This article was written by John Knox Laughton and was published in 1885


AnsonAnson, who became Admiral of the Fleet, was the second son of William Anson, of Shugborough, in the parish of Colwich, in Staffordshire, and was born there on 23 April 1697; his mother Isabella, daughter of Charles Carrier, of Wirkworth, in Derbyshire, was sister of Janet, the wife of Thomas Parker, afterwards Lord Parker and Earl of Macclesfield, and in 1718 created lord chancellor.

On 2 February 1711-12, Anson entered on board the Ruby, commanded by Captain Peter Chamberlen, as a volunteer, and on 27 March followed Captain Chamberlen to the Monmouth, where he remained till 27 June 1713, when he was discharged, as the ship was about to pay off. All attempts to trace his service during the next three years have been unsuccessful; but in May 1716 he was serving as midshipman or supernumerary in the fleet bound for the Baltic under Sir John Norris, who wrote from the Nore on 17 May that a lieutenant of the Hampshire had requested to be put on half-pay, and that he intended ‘to commission Mr. George Anson, who is cousin to my Lord Parker.’ In 1716 the most brilliant merit conceivable was all the more brilliant in the nephew of the lord chief justice.

He continued in the Hampshire till she paid off in December 1717, and in March 1718 was appointed second lieutenant of the Montagu, and was in her in the action off Cape Passaro on 31 July 1718. On 2 October 1719, he was transferred to the Barfleur, Sir George Byng's flagship; and in June 1722 was made a commander, and appointed to the Weasel sloop, which was employed in the North Sea against the Dutch smugglers. In February 1723-4, he was advanced to the rank of captain, appointed to the Scarborough frigate, and sent out to South Carolina, with instructions to protect the coast and the commerce against pirates and Spanish cruisers, which were already practising the system of annoyance which ultimately led to the war of 1739. They did not at that time, however, menace the Carolina coast; and the general nature of Anson's service was to cruise to and from the Bahamas. On one occasion he had intelligence of a Spanish boat which had been molesting some of the English traders, but proceeding to look for her, he touched at Providence, where he learned that she had been already taken ‘by a sloop bound for Jamaica, who carried her there, where the people were condemned for pirating and hanged’. A few months later he received orders to act against the Spaniards wherever he met them, but the little war of 1726 passed over without any incident in Anson's career.

+++

WHAT IS REQUIRED |
Please answer these questions from the article on Anson:
1. On what date was Anson born?
2. Of which ship was he appointed second lieutenant in March 1718?
3. Which frigate did he receive when he was advanced to captain?

INFORMATION PROVIDED |

+++

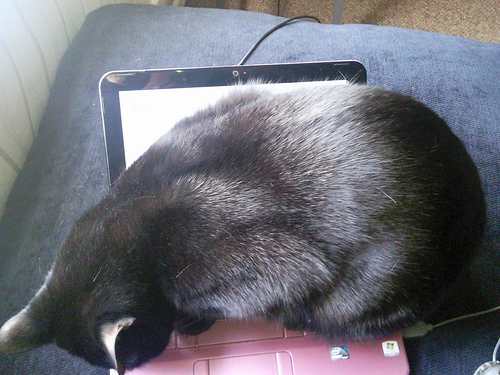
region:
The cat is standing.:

+++

EXERCISE RESPONSE |
1. 23 April 1697
2. The Montagu
3. The Scarborough